[Texte extrait]
· · · · · · ·

L’objet d’étude aujourd’hui se réfère donc à ce phénomène en traitant la question complexe et contemporaine de l’expression des sentiments. Autrement dit, pourquoi les femmes sont-elles jugées comme étant plus réceptives à l’expression des sentiments? Ou plutôt, pourquoi les hommes sont-ils perçus comme étant moins sensibles?


Depuis la nuit des temps, cette question d’expression des sentiments est prépondérante et les avancées sociologiques, anthropiques voire même philosophiques à ce sujet, ont permis l’édifice de nombreuses thèses et explications sur ce dernier. Ainsi, historiquement, la théorie antique des tempéraments associe les émotions chaudes et sèches (colère, fureur, hardiesse, haine) aux hommes, tandis que les émotions froides et humides (modestie, douceur, crainte, pudeur, compassion, langueur) se référaient aux femmes.

Les femmes ont de tout temps été considérées comme plus émotives (avec une clairvoyance émotionnelle supérieure), et les hommes comme plus rationnels. L’écrivain français Alphonse Karr déclarait même : “Il a été convenu que les femmes feraient semblant d'être faibles et timides et que les hommes feindraient d'être forts et courageux”, symbole d’une différenciation genrée historique.

Mais en réalité la réponse à la question se trouve dans la question même, puisque le jugement de la société sur les hommes et les femmes joue un rôle majeur dans la socialisation de ces derniers.

En d’autres termes, les hommes sont systématiquement et structurellement perçus comme des êtres forts, tandis que les femmes sont perçues comme sensibles et à protéger. Cette représentation genrée va de paire avec toutes les émotions sauf la colère. Or, lorsque l’on revient à la définition même de la colère, on se rend compte que cette dernière représente la réaction vive d’un individu face à une situation de mécontentement ou d’insatisfaction.

· · · · · · ·

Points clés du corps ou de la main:
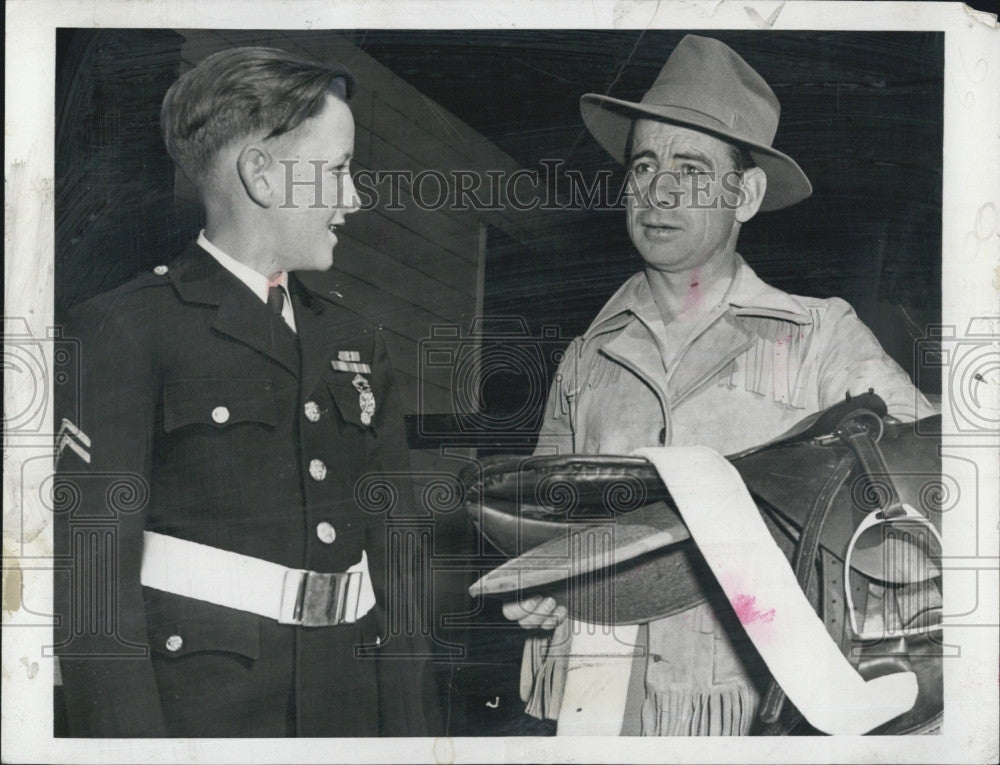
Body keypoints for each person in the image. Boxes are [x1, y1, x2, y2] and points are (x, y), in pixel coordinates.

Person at [502, 35, 936, 736]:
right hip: (598, 693)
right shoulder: (587, 358)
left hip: (759, 698)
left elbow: (934, 478)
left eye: (692, 168)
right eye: (644, 164)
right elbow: (541, 527)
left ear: (748, 193)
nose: (659, 189)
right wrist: (540, 588)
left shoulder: (820, 337)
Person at [54, 46, 439, 737]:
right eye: (339, 171)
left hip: (348, 709)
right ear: (261, 175)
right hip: (206, 716)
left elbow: (398, 567)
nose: (353, 199)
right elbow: (92, 600)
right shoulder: (125, 327)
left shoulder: (356, 339)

· · · · · · ·

[Travail à faire]
A. Indiquez par oui ou non si chaque affirmation concorde avec le texte extrait, en citant à l'appui les mots décisifs du texte. (i) La théorie antique des tempéraments rattache la colère aux femmes. (ii) Alphonse Karr est présenté comme un écrivain français. (iii) La représentation genrée s'applique à toutes les émotions sans exception.
B. Quelle définition de la colère le texte extrait donne-t-il ?

[Solutions dans l'ordre]
A.
(i) Non : « associe les émotions chaudes et sèches (colère, fureur, hardiesse, haine) aux hommes ».
(ii) Oui : « L’écrivain français Alphonse Karr ».
(iii) Non : « toutes les émotions sauf la colère ».

B. La colère représente la réaction vive d’un individu face à une situation de mécontentement ou d’insatisfaction.